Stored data
------------------------------
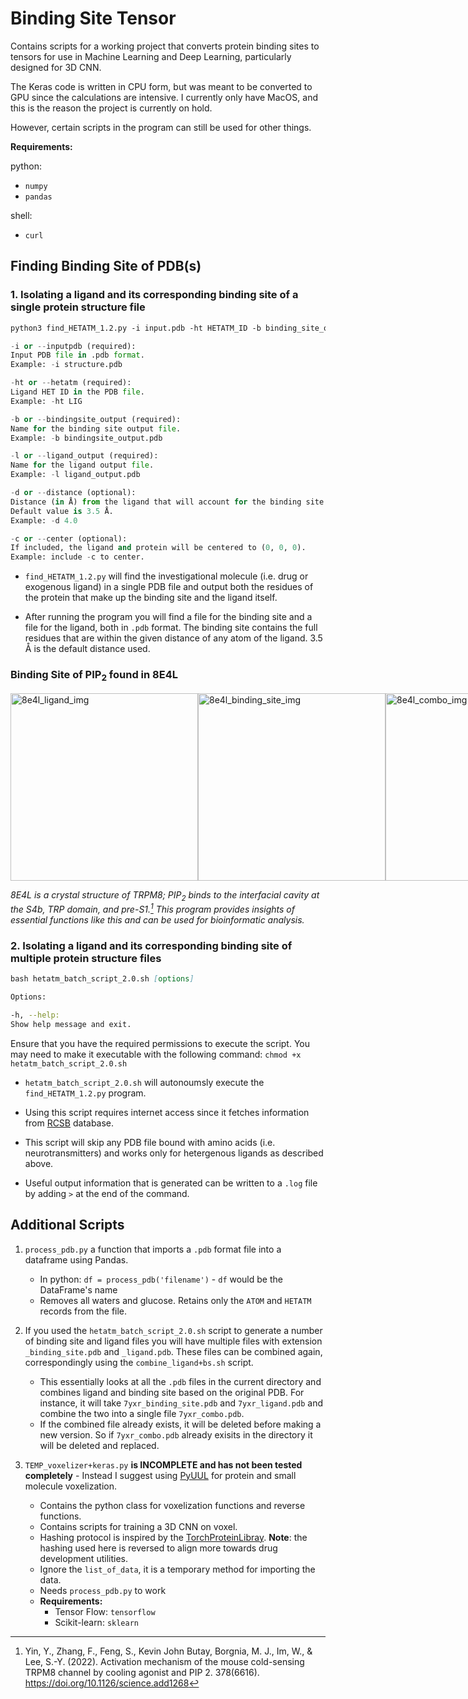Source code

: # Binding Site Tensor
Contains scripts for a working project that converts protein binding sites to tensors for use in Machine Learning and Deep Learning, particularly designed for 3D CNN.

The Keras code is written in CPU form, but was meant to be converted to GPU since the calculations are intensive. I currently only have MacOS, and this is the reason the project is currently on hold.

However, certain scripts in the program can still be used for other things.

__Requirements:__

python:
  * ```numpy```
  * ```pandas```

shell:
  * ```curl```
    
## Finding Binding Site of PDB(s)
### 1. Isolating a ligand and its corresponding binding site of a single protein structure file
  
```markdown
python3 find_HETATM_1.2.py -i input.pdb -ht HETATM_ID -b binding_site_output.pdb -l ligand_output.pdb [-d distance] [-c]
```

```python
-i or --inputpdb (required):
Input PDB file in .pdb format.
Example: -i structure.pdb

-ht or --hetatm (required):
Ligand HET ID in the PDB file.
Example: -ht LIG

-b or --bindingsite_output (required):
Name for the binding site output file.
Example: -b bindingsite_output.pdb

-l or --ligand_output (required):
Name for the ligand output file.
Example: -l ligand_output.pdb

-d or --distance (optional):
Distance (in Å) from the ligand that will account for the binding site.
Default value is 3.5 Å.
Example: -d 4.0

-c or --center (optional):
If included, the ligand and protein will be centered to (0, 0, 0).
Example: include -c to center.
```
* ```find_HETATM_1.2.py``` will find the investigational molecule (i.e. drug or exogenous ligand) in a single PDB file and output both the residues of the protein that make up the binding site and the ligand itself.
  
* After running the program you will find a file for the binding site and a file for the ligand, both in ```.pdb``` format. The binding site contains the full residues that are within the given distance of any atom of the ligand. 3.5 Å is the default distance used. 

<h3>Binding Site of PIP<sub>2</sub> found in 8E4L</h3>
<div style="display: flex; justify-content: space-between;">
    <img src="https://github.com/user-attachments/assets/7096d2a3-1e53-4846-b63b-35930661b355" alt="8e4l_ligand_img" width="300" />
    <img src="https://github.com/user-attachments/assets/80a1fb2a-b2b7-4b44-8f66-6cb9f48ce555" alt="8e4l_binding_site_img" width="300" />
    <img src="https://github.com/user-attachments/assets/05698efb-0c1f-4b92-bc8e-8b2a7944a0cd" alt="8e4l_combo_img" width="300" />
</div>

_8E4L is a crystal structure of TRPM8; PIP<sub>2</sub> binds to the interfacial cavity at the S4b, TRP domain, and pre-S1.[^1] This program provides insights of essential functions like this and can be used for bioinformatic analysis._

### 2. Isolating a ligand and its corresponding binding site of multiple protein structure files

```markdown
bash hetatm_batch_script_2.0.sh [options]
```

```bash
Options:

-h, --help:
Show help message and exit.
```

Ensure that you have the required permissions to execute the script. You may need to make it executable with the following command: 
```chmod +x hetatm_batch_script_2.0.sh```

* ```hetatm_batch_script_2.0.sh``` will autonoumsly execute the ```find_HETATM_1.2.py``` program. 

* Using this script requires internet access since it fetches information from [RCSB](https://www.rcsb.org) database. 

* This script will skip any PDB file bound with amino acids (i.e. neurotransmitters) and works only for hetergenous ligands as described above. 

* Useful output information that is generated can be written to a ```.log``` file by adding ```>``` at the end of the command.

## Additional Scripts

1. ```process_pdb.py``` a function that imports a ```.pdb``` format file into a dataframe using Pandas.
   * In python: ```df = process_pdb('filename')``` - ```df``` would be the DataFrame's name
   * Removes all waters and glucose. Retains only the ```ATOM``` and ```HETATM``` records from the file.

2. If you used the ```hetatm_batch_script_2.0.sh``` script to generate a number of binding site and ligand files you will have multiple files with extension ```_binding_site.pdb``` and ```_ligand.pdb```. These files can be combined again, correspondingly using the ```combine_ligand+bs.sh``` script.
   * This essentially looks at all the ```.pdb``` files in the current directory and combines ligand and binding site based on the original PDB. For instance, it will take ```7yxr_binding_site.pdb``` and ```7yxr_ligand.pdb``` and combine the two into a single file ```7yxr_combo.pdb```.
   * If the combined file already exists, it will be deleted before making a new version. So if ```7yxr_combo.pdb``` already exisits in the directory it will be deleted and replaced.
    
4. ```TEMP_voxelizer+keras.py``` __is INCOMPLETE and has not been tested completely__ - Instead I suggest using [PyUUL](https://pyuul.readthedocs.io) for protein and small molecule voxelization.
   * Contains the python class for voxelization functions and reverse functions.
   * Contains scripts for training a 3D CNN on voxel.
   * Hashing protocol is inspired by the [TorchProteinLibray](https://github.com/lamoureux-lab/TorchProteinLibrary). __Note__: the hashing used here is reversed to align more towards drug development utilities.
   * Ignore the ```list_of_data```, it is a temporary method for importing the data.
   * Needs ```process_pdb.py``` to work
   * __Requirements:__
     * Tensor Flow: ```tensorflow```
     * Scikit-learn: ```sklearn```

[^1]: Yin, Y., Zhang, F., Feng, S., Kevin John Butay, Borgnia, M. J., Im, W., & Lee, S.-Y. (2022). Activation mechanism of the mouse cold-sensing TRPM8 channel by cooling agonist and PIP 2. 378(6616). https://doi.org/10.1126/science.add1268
------------------------------
- [What you are asked to do] Word for word, restate the records above and drop the pictures.

- [Reply to the exercise]
Source code

: # Binding Site Tensor
Contains scripts for a working project that converts protein binding sites to tensors for use in Machine Learning and Deep Learning, particularly designed for 3D CNN.

The Keras code is written in CPU form, but was meant to be converted to GPU since the calculations are intensive. I currently only have MacOS, and this is the reason the project is currently on hold.

However, certain scripts in the program can still be used for other things.

__Requirements:__

python:
  * ```numpy```
  * ```pandas```

shell:
  * ```curl```
    
## Finding Binding Site of PDB(s)
### 1. Isolating a ligand and its corresponding binding site of a single protein structure file
  
```markdown
python3 find_HETATM_1.2.py -i input.pdb -ht HETATM_ID -b binding_site_output.pdb -l ligand_output.pdb [-d distance] [-c]
```

```python
-i or --inputpdb (required):
Input PDB file in .pdb format.
Example: -i structure.pdb

-ht or --hetatm (required):
Ligand HET ID in the PDB file.
Example: -ht LIG

-b or --bindingsite_output (required):
Name for the binding site output file.
Example: -b bindingsite_output.pdb

-l or --ligand_output (required):
Name for the ligand output file.
Example: -l ligand_output.pdb

-d or --distance (optional):
Distance (in Å) from the ligand that will account for the binding site.
Default value is 3.5 Å.
Example: -d 4.0

-c or --center (optional):
If included, the ligand and protein will be centered to (0, 0, 0).
Example: include -c to center.
```
* ```find_HETATM_1.2.py``` will find the investigational molecule (i.e. drug or exogenous ligand) in a single PDB file and output both the residues of the protein that make up the binding site and the ligand itself.
  
* After running the program you will find a file for the binding site and a file for the ligand, both in ```.pdb``` format. The binding site contains the full residues that are within the given distance of any atom of the ligand. 3.5 Å is the default distance used. 

<h3>Binding Site of PIP<sub>2</sub> found in 8E4L</h3>
<div style="display: flex; justify-content: space-between;">
    <img src="https://github.com/user-attachments/assets/7096d2a3-1e53-4846-b63b-35930661b355" alt="8e4l_ligand_img" width="300" />
    <img src="https://github.com/user-attachments/assets/80a1fb2a-b2b7-4b44-8f66-6cb9f48ce555" alt="8e4l_binding_site_img" width="300" />
    <img src="https://github.com/user-attachments/assets/05698efb-0c1f-4b92-bc8e-8b2a7944a0cd" alt="8e4l_combo_img" width="300" />
</div>

_8E4L is a crystal structure of TRPM8; PIP<sub>2</sub> binds to the interfacial cavity at the S4b, TRP domain, and pre-S1.[^1] This program provides insights of essential functions like this and can be used for bioinformatic analysis._

### 2. Isolating a ligand and its corresponding binding site of multiple protein structure files

```markdown
bash hetatm_batch_script_2.0.sh [options]
```

```bash
Options:

-h, --help:
Show help message and exit.
```

Ensure that you have the required permissions to execute the script. You may need to make it executable with the following command: 
```chmod +x hetatm_batch_script_2.0.sh```

* ```hetatm_batch_script_2.0.sh``` will autonoumsly execute the ```find_HETATM_1.2.py``` program. 

* Using this script requires internet access since it fetches information from [RCSB](https://www.rcsb.org) database. 

* This script will skip any PDB file bound with amino acids (i.e. neurotransmitters) and works only for hetergenous ligands as described above. 

* Useful output information that is generated can be written to a ```.log``` file by adding ```>``` at the end of the command.

## Additional Scripts

1. ```process_pdb.py``` a function that imports a ```.pdb``` format file into a dataframe using Pandas.
   * In python: ```df = process_pdb('filename')``` - ```df``` would be the DataFrame's name
   * Removes all waters and glucose. Retains only the ```ATOM``` and ```HETATM``` records from the file.

2. If you used the ```hetatm_batch_script_2.0.sh``` script to generate a number of binding site and ligand files you will have multiple files with extension ```_binding_site.pdb``` and ```_ligand.pdb```. These files can be combined again, correspondingly using the ```combine_ligand+bs.sh``` script.
   * This essentially looks at all the ```.pdb``` files in the current directory and combines ligand and binding site based on the original PDB. For instance, it will take ```7yxr_binding_site.pdb``` and ```7yxr_ligand.pdb``` and combine the two into a single file ```7yxr_combo.pdb```.
   * If the combined file already exists, it will be deleted before making a new version. So if ```7yxr_combo.pdb``` already exisits in the directory it will be deleted and replaced.
    
4. ```TEMP_voxelizer+keras.py``` __is INCOMPLETE and has not been tested completely__ - Instead I suggest using [PyUUL](https://pyuul.readthedocs.io) for protein and small molecule voxelization.
   * Contains the python class for voxelization functions and reverse functions.
   * Contains scripts for training a 3D CNN on voxel.
   * Hashing protocol is inspired by the [TorchProteinLibray](https://github.com/lamoureux-lab/TorchProteinLibrary). __Note__: the hashing used here is reversed to align more towards drug development utilities.
   * Ignore the ```list_of_data```, it is a temporary method for importing the data.
   * Needs ```process_pdb.py``` to work
   * __Requirements:__
     * Tensor Flow: ```tensorflow```
     * Scikit-learn: ```sklearn```

[^1]: Yin, Y., Zhang, F., Feng, S., Kevin John Butay, Borgnia, M. J., Im, W., & Lee, S.-Y. (2022). Activation mechanism of the mouse cold-sensing TRPM8 channel by cooling agonist and PIP 2. 378(6616). https://doi.org/10.1126/science.add1268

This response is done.